We have a star that lights the way for the Magi to follow, which reminds me of the pillar of fire that guided Moses and the people out of Egypt into the promised land.
We have the Magi: non-believers, gentile, pagans, uncircumcised who come and worship this “king of the Jews” baby while the believers – the circumcised, the Jews – the leaders of their community are worried and upset by this birth of this prophesized “king of the Jews” baby.
I think God is at work in this story, paving the way for the opening verses in the Gospel of John
1 In the beginning was the Word; the Word was with God,
and the Word was God.
2 From the very beginning the Word was with God.
3 Through him all things came into being;
and without him not one thing came into being.
4 What has come into being in him was life,
and the life was the light of all people.
5 The light shines in the darkness,
and the darkness has never put it out.
What darkness you might ask: well, when Jesus was born there was Rome and Herod, the Roman appointment who was rather ruthless and in accordance with good relations with Rome taxed the population of Judea to send back to Rome and to finance his own military and building plans.
He, also, upset Pharisees and some of the priests and judges, as well as, the general population with what they considered to be a diminishment and desecration of their religious practices and temple. The judges weren’t always caring people looking out for the widows and the poor and the troubled and the children and those who have been cheated out of land and home and animals. The high priests and temple were just another avenue of taxation.
There was a lot of darkness for the people of Judea, they cried out to Yahweh for a Messiah to arise and save them.

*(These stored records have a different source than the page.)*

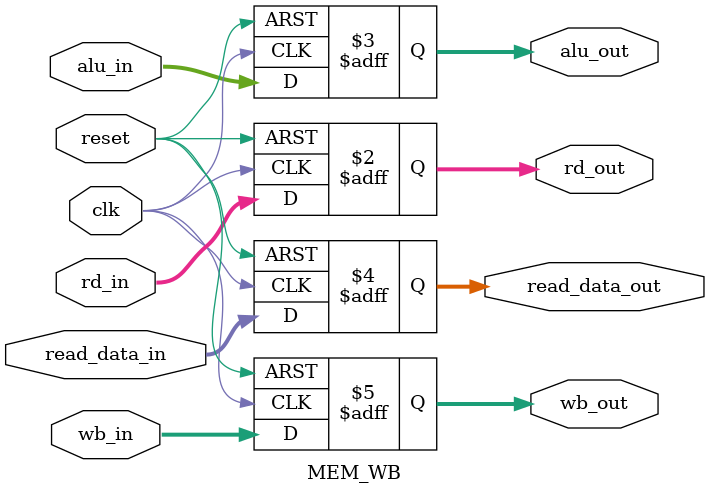
<source format=v>
module MEM_WB
(
  input [4:0]rd_in,
  input [63:0]alu_in,
  input [63:0]read_data_in,
  input [1:0]wb_in,

  input clk,
  input reset,
  
  output reg [4:0]rd_out,
  output reg  [63:0]alu_out,
  output reg  [63:0]read_data_out,
  output reg  [1:0]wb_out
);

always@(posedge clk, posedge reset)
begin
  if (reset)
    begin
    rd_out = 0;
  alu_out = 0;
  read_data_out = 0;
  wb_out = 0;
    end
  else
    begin
  rd_out = rd_in;
  alu_out = alu_in;
  read_data_out = read_data_in;
  wb_out = wb_in;
end
end

endmodule
</source>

And a baby is born, a baby who is worshipped by shepherds and gentiles. Oh and angels!
God is at work.
The King of the Jews isn’t born in a palace in Jerusalem.
The King of the Jews isn’t welcomed into the world surrounded by the leaders of society, the Sadducees and Sanhedrin are absent, the Pharisees have stayed away, Herod plots the murder of all infants under the age of two in Bethlehem and Jesus and his family have to flee to Egypt.
It is a very dark time for all the families who have male children under two years of age. We, too, live in dark times, different dark times but dark times nevertheless.
And Jesus grows up to announce to the world; to announce to us:
“I am the light of the world. Whoever follows me will never walk in darkness, but will have the light of life.” (John 8:12)
To people who live in dark times the Jews in Jesus’ time, to Christians who live in dark times – that’s us, Jesus’ confidence echoes that of the Magi, who set off to follow a star because they knew it was important, they trusted that what they were doing was important. Those Magi were wise.
Maybe they didn’t have the right words for what they were doing, maybe they didn’t have the right god in their belief system but Yahweh knew them. God guided them to Bethlehem as surely as he guided the Israelites out of Egypt. God was in their hearts and their minds as they travelled, in their hearts and minds as they dreamed and in their hearts and minds as they travelled home by another way.
The God who guided them, guides us.
The baby they worshipped, we worship.
And the light they followed, well, that light is the light of the world and whoever follows it will never walk in darkness, but will have the light of life.